# September 11

We're going to change up the schedule a little bit. This week, we'll cover some concepts that I saw in your datasets that weren't initially on the schedule:

- Splitting a column
- Replacing text
- Scaling values
- Grouping data

# Splitting a column

A challenge I saw in some of your datasets was that more than one piece of information has been added to a column. For example, species and sex in one column. This is often a choice made for convenience at some point, but actually limits the types of analysis we can perform with the data. Load in the species.csv file from the `../data` directory

In [None]:
import pandas as pd
species = pd.read_csv("../data/species.csv")

In [None]:
species

Print the dataset to the screen. It looks generally OK. But if you were to try and look at some facet of the data - say, how many species of each genus exists in the dataset, you couldn't! One of the items in the [data in spreadsheets](https://peerj.com/preprints/3183/) reading was that we should keep one piece of information in each column for this exact reason.

Because of this, we might want to think about splitting some of these columns up into two different columns. We are going to iteratively build up the column splitting command. We'll start simple, with the "genus-species" column. 

In [None]:
species['genus'] = species['genus-species'].str.split(' ')

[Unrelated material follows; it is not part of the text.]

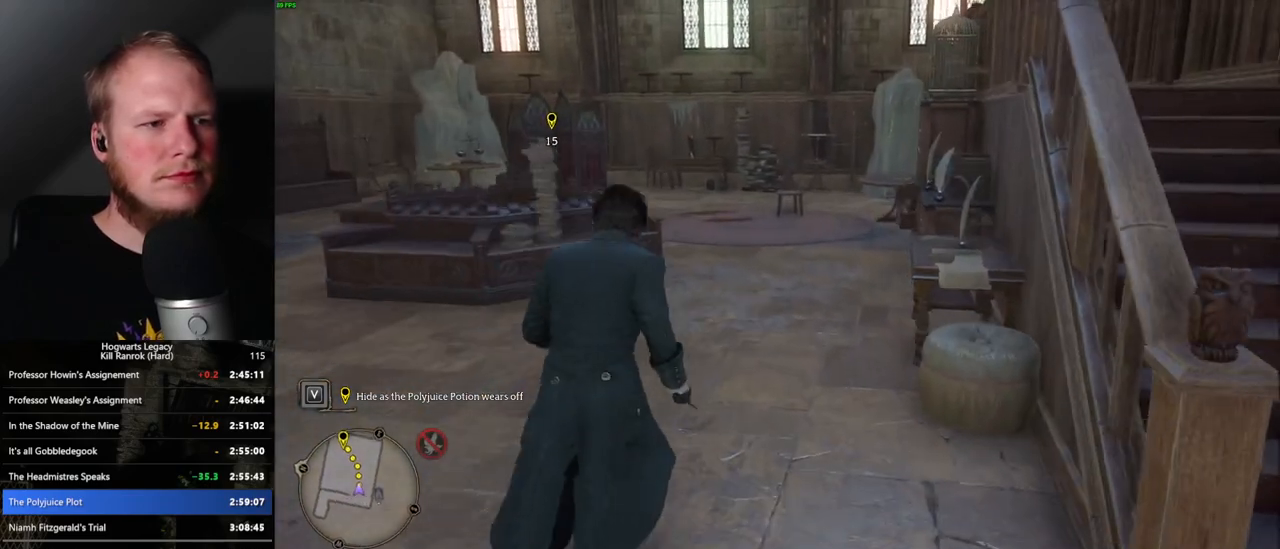
{"keys": ["w"], "mouse": [], "events": [[17, "d", "up"]]}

*Before* you view the results, talk with a partner about what you think the command did. Then view it. Is this what we want? 

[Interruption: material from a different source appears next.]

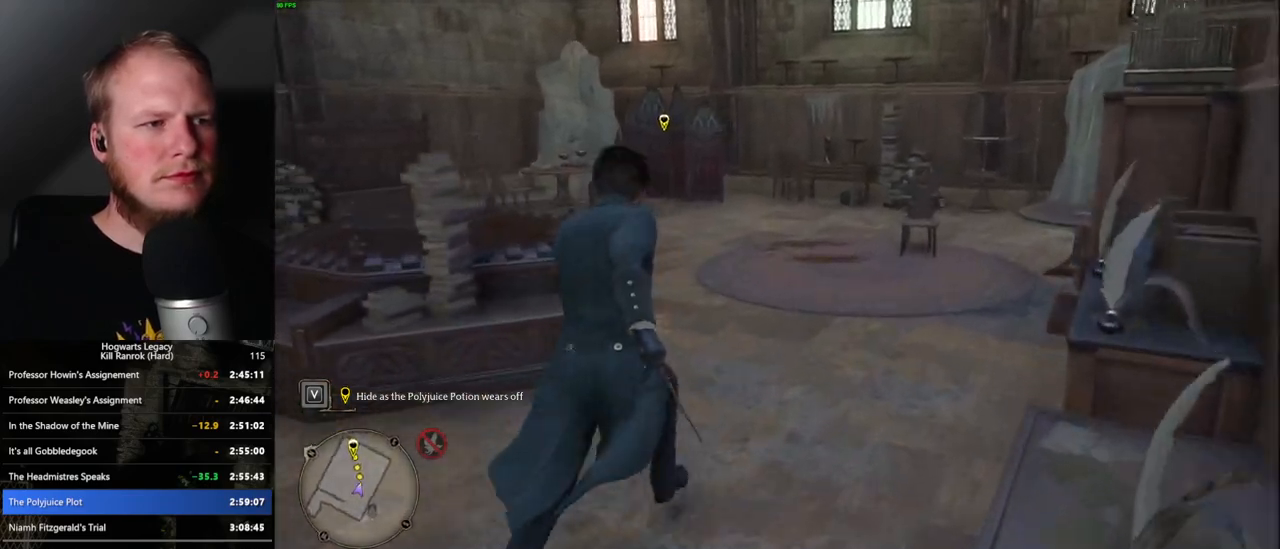
{"keys": ["w"], "mouse": [], "events": []}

How could we add these as columns to the dataframe? Take a moment and try a couple things.

In [None]:
# Put your answer here

This looks sort of like we want, yes? We have two new columns, genus and species. They contain roughly the data that we think they ought to. But we still have some problems: the species names contain extra characters, and we still have a "genus-species" column. First, let's get rid of the execess column.

In [None]:
# The below will require you to fill in the column to drop and 
# axis for it to work

species = species.drop("", axis=1)

Good. Now we don't have extra data in our drataframe. Now, we're going to clean out the extra characters.

In [None]:
species['species'] = species.species.replace('"', '')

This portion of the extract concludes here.